As the music comes to a dramatic stop, leaving only the drone of the final chord, we watch Neil Tennant dissolve. All that's left afterwards is a clothes hanger, holding his suit jacket and shirt; then the clothes hanger and clothes vanish, and the Cadillac drives over the now empty hole and out of shot. The sequence is accompanied by Neil Tennant intoning: ‘All the love that we had and the love that we hide / Who will bury us when we die?’ If the song was sardonic and the video absurdist, then this was an abrupt tonal shift into something altogether darker.

In a 2009 interview with OUT magazine, Neil Tennant described the moment AIDS first entered his life, and how it inspired the song, ‘It Couldn’t Happen Here.’ ‘My best friend was diagnosed with AIDS in 1986,’ Tennant explained, ‘and that song is a description of a conversation we had. I remembered him saying in the very early days that AIDS was not going to happen in Britain for various reasons. And we were being a bit complacent about it.’ Pet Shop Boys would go on to write a number of songs about AIDS, the most poignant perhaps being ‘Your Funny Uncle’, inspired once again by Tennant's personal experience. At the funeral of the best friend who had died of AIDS in 1986, Tennant noticed the deceased’s uncle looking around at his nephew's gay friends and piecing the cause of his death together.
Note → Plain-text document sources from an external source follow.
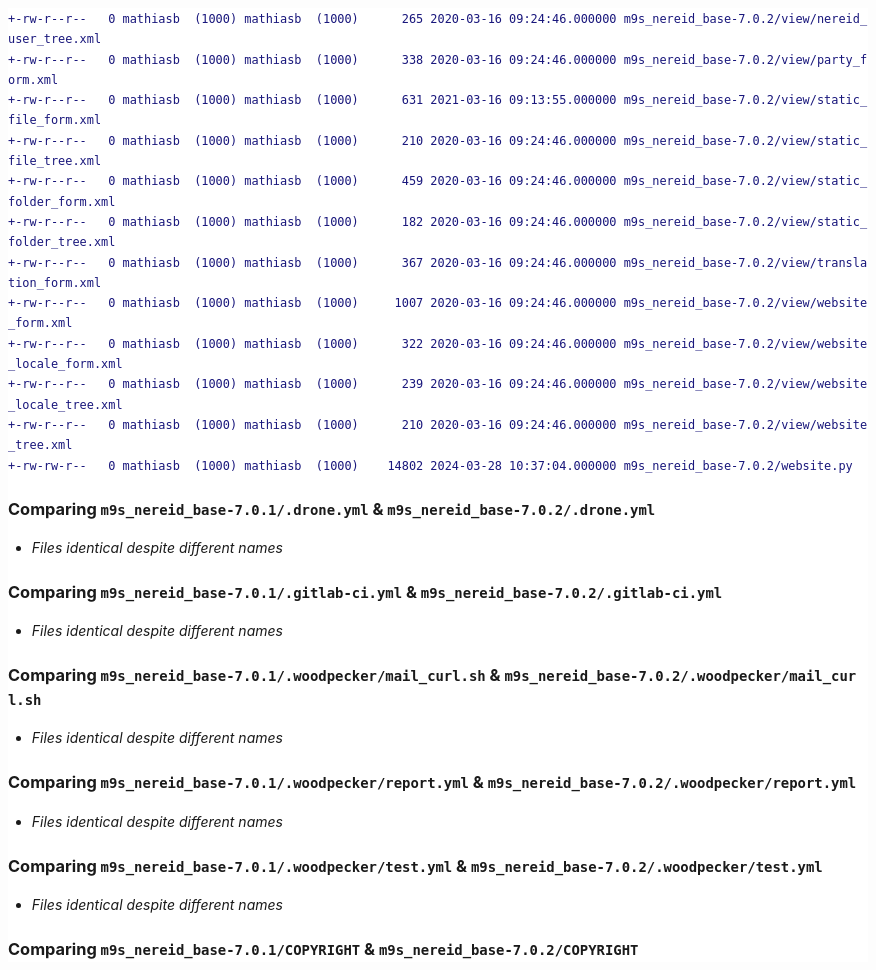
 ```diff
+-rw-r--r--   0 mathiasb  (1000) mathiasb  (1000)      265 2020-03-16 09:24:46.000000 m9s_nereid_base-7.0.2/view/nereid_user_tree.xml
+-rw-r--r--   0 mathiasb  (1000) mathiasb  (1000)      338 2020-03-16 09:24:46.000000 m9s_nereid_base-7.0.2/view/party_form.xml
+-rw-r--r--   0 mathiasb  (1000) mathiasb  (1000)      631 2021-03-16 09:13:55.000000 m9s_nereid_base-7.0.2/view/static_file_form.xml
+-rw-r--r--   0 mathiasb  (1000) mathiasb  (1000)      210 2020-03-16 09:24:46.000000 m9s_nereid_base-7.0.2/view/static_file_tree.xml
+-rw-r--r--   0 mathiasb  (1000) mathiasb  (1000)      459 2020-03-16 09:24:46.000000 m9s_nereid_base-7.0.2/view/static_folder_form.xml
+-rw-r--r--   0 mathiasb  (1000) mathiasb  (1000)      182 2020-03-16 09:24:46.000000 m9s_nereid_base-7.0.2/view/static_folder_tree.xml
+-rw-r--r--   0 mathiasb  (1000) mathiasb  (1000)      367 2020-03-16 09:24:46.000000 m9s_nereid_base-7.0.2/view/translation_form.xml
+-rw-r--r--   0 mathiasb  (1000) mathiasb  (1000)     1007 2020-03-16 09:24:46.000000 m9s_nereid_base-7.0.2/view/website_form.xml
+-rw-r--r--   0 mathiasb  (1000) mathiasb  (1000)      322 2020-03-16 09:24:46.000000 m9s_nereid_base-7.0.2/view/website_locale_form.xml
+-rw-r--r--   0 mathiasb  (1000) mathiasb  (1000)      239 2020-03-16 09:24:46.000000 m9s_nereid_base-7.0.2/view/website_locale_tree.xml
+-rw-r--r--   0 mathiasb  (1000) mathiasb  (1000)      210 2020-03-16 09:24:46.000000 m9s_nereid_base-7.0.2/view/website_tree.xml
+-rw-rw-r--   0 mathiasb  (1000) mathiasb  (1000)    14802 2024-03-28 10:37:04.000000 m9s_nereid_base-7.0.2/website.py
```

### Comparing `m9s_nereid_base-7.0.1/.drone.yml` & `m9s_nereid_base-7.0.2/.drone.yml`

 * *Files identical despite different names*

### Comparing `m9s_nereid_base-7.0.1/.gitlab-ci.yml` & `m9s_nereid_base-7.0.2/.gitlab-ci.yml`

 * *Files identical despite different names*

### Comparing `m9s_nereid_base-7.0.1/.woodpecker/mail_curl.sh` & `m9s_nereid_base-7.0.2/.woodpecker/mail_curl.sh`

 * *Files identical despite different names*

### Comparing `m9s_nereid_base-7.0.1/.woodpecker/report.yml` & `m9s_nereid_base-7.0.2/.woodpecker/report.yml`

 * *Files identical despite different names*

### Comparing `m9s_nereid_base-7.0.1/.woodpecker/test.yml` & `m9s_nereid_base-7.0.2/.woodpecker/test.yml`

 * *Files identical despite different names*

### Comparing `m9s_nereid_base-7.0.1/COPYRIGHT` & `m9s_nereid_base-7.0.2/COPYRIGHT`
As the 1980s ran on into the 1990s, education began to dispel the ignorance and pop songs’ once vague references to AIDS became clearer. By 1990 Neneh Cherry’s ‘I Got You Under My Skin’ included the lines, ‘Caught by a plague slowly they fade / From immune deficiency you see called AIDS.’

But this was the summer of 1985. At Live Aid that year, as the whole of Wembley Stadium did the double handclap during Queen’s ‘Radio Ga Ga’, Mercury looked back at the audience having already experienced symptoms associated with HIV. It was a time when misunderstanding generated huge amounts of fear, when the HIV virus was still referred to as the ‘gay plague’ and ‘gay cancer’. No wonder Pet Shop Boys’ brief spoken word piece was hidden away in a coda. For a duo who so often seamlessly blended irony and sincerity, this was a rare example of straightforward honesty.

Scholarly articles and academic tomes might best remember history’s complexity, but songs recall the past’s emotions and moods with visceral power. Whether it be Noel Coward’s Jazz Age songs, the Beatles’ Summer of Love anthem, ‘All You Need Is Love’ or Pet Shop Boys’ ‘Opportunities’, there is an unofficial list of songs which soundtrack the history of 20th century Britain. And the coda to the original version of ‘Opportunities’ should be added to the inventory as an important footnote. ‘All the love that we had and the love that we hide / Who will bury us when we die?’ It testifies to the gay community’s fear and helplessness during the early years of the AIDS pandemic, when all around it was ignorance, hate and hostility.